Just over a decade ago, the {openair} package was authored to provide an open-source toolkit to help air quality practitioners get the most out of their data, and is still used widely in academia, consultancy and industry today. While {openair} itself has not changed hugely in recent years, much thought has been put into extending it through leveraging more recent tools and packages.

In this talk I will discuss how we have recently married {leaflet} and {openair} to create effective, interactive air quality maps. In particular, I’ll discuss the development of the {openairmaps} package – a toolset which makes it easy to create interactive “directional analysis” maps to help explore the geospatial context of pollution monitoring data.”

Russ Hyde - Jumping Rivers

Does code quality even matter in data science?

“It depends!
If you need to quickly summarise some data for an ad-hoc request, then knock out the code in whatever manner gets the job done.

But what happens when you start getting a lot of similar requests, or you are working on a more substantial project, or you are collaborating within a larger team? Now, productivity should be viewed ‘across the team’ and ‘across all projects’. What can you do to help yourself and your colleagues, and what tools exist to help?

Code quality concerns those aspects of software that make it easier to work with, easier to explain to others and easier to maintain or extend.

In this talk, I’ll take you through the source code for an evolving analysis project. We’ll discuss how to (and how not to) modularise code. Along the way, we’ll talk about actions and calculations, body-tweaking, duplicate stomping and a few tools that help automate the boring low-level stuff that teams sometimes disagree about.”
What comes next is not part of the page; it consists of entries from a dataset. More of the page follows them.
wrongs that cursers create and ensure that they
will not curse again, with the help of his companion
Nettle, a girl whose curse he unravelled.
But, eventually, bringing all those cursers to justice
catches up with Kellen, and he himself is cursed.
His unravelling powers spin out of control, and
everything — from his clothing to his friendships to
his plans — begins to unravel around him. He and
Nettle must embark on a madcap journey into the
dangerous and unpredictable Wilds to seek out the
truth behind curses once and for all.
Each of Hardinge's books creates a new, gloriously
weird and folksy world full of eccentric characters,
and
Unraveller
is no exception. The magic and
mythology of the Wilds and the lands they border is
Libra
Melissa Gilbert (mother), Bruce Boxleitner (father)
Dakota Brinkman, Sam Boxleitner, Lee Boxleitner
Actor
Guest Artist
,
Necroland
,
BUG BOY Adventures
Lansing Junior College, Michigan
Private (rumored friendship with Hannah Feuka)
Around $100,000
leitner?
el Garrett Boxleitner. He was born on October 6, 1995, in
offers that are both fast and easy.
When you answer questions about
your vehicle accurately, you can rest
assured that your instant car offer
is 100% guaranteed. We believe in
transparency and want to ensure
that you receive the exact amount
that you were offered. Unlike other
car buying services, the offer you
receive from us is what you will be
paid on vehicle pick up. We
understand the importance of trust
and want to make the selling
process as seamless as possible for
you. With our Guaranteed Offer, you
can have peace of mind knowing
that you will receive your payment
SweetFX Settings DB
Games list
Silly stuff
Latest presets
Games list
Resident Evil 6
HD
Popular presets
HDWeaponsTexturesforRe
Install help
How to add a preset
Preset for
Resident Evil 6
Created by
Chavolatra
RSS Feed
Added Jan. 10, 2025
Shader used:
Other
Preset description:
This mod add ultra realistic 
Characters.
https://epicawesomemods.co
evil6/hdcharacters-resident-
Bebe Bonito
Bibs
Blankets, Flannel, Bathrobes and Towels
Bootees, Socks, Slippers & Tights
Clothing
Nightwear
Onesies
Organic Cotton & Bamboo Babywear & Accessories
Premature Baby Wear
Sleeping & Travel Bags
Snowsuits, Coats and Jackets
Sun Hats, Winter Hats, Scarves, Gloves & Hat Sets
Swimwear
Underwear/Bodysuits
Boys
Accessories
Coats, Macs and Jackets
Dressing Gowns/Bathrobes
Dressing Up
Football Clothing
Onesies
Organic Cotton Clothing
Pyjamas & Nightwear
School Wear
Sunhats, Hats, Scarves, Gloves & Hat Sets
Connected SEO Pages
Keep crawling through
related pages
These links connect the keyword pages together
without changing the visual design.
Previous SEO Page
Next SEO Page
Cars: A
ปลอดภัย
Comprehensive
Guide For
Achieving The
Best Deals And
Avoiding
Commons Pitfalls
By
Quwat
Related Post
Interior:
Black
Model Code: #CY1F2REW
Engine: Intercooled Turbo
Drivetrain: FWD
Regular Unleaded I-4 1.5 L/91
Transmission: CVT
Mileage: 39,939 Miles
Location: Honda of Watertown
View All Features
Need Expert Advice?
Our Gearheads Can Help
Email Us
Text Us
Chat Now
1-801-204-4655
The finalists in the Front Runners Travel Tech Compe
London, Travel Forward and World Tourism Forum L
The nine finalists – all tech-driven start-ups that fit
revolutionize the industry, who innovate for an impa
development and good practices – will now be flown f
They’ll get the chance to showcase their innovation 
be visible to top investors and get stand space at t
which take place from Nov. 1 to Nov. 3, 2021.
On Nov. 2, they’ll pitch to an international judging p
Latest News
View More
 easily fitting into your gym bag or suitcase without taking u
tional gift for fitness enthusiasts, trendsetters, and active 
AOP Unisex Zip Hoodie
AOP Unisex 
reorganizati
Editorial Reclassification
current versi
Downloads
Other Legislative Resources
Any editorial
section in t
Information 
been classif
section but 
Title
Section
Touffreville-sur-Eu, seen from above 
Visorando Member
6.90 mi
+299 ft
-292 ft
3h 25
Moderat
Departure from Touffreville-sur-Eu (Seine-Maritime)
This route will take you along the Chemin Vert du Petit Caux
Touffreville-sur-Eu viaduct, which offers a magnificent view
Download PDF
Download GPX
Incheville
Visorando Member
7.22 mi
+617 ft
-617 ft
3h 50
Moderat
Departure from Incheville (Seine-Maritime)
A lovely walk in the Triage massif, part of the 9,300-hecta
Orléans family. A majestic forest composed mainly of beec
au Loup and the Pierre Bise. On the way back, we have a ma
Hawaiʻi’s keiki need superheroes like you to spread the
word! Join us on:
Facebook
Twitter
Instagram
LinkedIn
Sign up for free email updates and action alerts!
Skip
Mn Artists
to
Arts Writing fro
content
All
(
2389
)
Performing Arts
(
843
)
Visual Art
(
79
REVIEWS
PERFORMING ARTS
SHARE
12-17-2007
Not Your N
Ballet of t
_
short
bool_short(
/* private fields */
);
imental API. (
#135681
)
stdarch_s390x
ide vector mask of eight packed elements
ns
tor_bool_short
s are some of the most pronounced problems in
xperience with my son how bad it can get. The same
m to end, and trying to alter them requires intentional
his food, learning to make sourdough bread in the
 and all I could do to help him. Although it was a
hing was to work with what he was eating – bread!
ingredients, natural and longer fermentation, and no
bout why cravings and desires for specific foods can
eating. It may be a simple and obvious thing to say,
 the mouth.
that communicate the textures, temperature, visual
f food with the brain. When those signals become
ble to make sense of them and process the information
Ella Kaye and Heather Turner - University of Warwick

Sustainability and EDI (Equality, Diversity and Inclusion) in the R Project

The R Project is over 20 years old, but its future is not secure - many of the R Core Team are nearing retirement and there are not enough new contributors to sustain the work. We present a number of initiatives, organised under Heather Turner’s ‘Sustainability and EDI (Equality, Diversity and Inclusion) in the R Project’ fellowship, to encourage and train a new, more diverse, generation of contributors. These include R contributor office hours, collaboration campfires, bug BBQs, translatathons and an updated R development guide. This presentation is also a call to action to encourage others to get involved in supporting this language, a fundamental piece of software in many disciplines, used by an estimated 2 million people.